Harlan County U.S.A.
The recent surge in coal-mining disasters has followed the creeping relaxation of safety standards, making this round of cave-ins part of a centuries-old tug-of-war between workers, management, and government. It's a struggle dramatically laid out in Barbara Kopple's landmark 1976 documentary Harlan County U.S.A., which uses a yearlong miners' strike as the frame for a study of union woes. At the time the movie was made, miners were staring at a labor contract that promised minimal health and retirement benefits, while the industry nationwide averaged a casualty a day. One retired miner recalls being told back in the '30s that the mule he was riding meant more to the company than he did. "We can always afford to hire another man," he was told, "but we've got to buy that mule."
Kopple originally intended Harlan County U.S.A. to be a verité documentary about the contentious election of a new union president—an election that ended with one candidate murdered, the incumbent arrested, and leadership given over, for the first time, to an actual miner. But then, for the sake of historical background, Kopple detoured into Kentucky, to the site of one of the bloodiest union-busting riots in American history, and she found history repeating itself. While her cameras rolled, she caught hired "gun thugs" threatening picketers (and her film crew), and she caught the growing dissension among the striking miners, whose cause was largely saved by angry wives, lightly radicalized by the '60s and fed up with having to bathe their children in cold iron buckets.

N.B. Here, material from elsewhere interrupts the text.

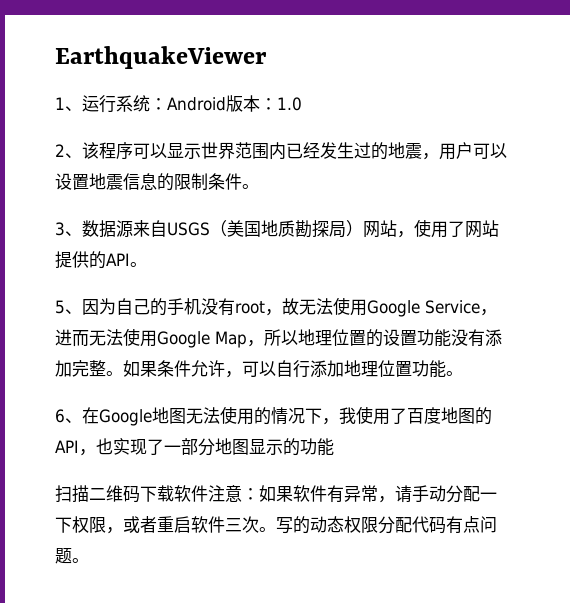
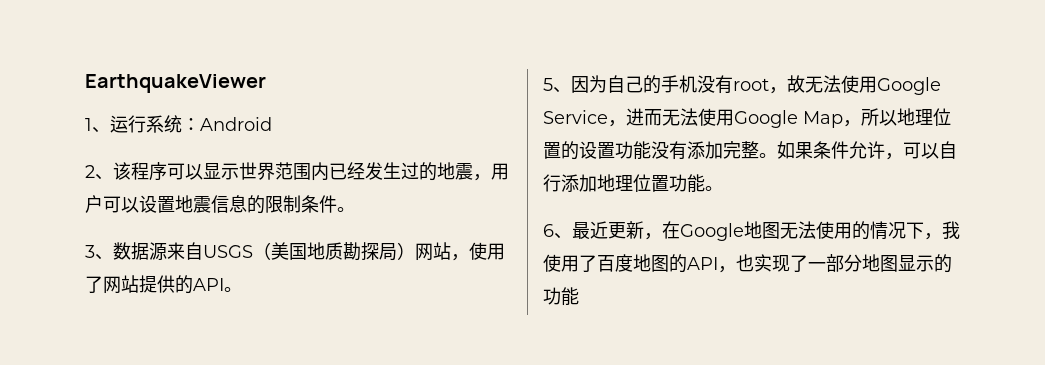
[226,95,302,112] 版本：1.0 -> (272, 124) none
(82, 420) none -> [572,221,662,240] 最近更新，
[55,485,497,503] [55,516,497,534] [55,548,89,564] // 扫描二维码下载软件注意：如果软件有异常，请手动分配一下权限，或者重启软件三次。写的动态权限分配代码有点问题。 -> (579, 296) none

Long regarded as one of the documentary form's finest achievements, Harlan County U.S.A. hasn't lost any of its power to grip and enlighten. As John Sayles phrases it in an interview on the DVD, Kopple put in "the porch time," developing sympathy for the miners and their families, and backing their frustration with statistics about the vast gulf between coal profits and coal wages from year to year. The film barely brushes the surface of the conflicted feelings working-class Americans have about unions and strikes—a subject Kopple confronted more directly in 1991's equally powerful American Dream—but it gets the cruel irony of a man well past retirement age slapping on a helmet and heading back to a job he hates, for far less compensation than he'd hoped.
Key features: A Kopple commentary track and a series of concise, informative featurettes.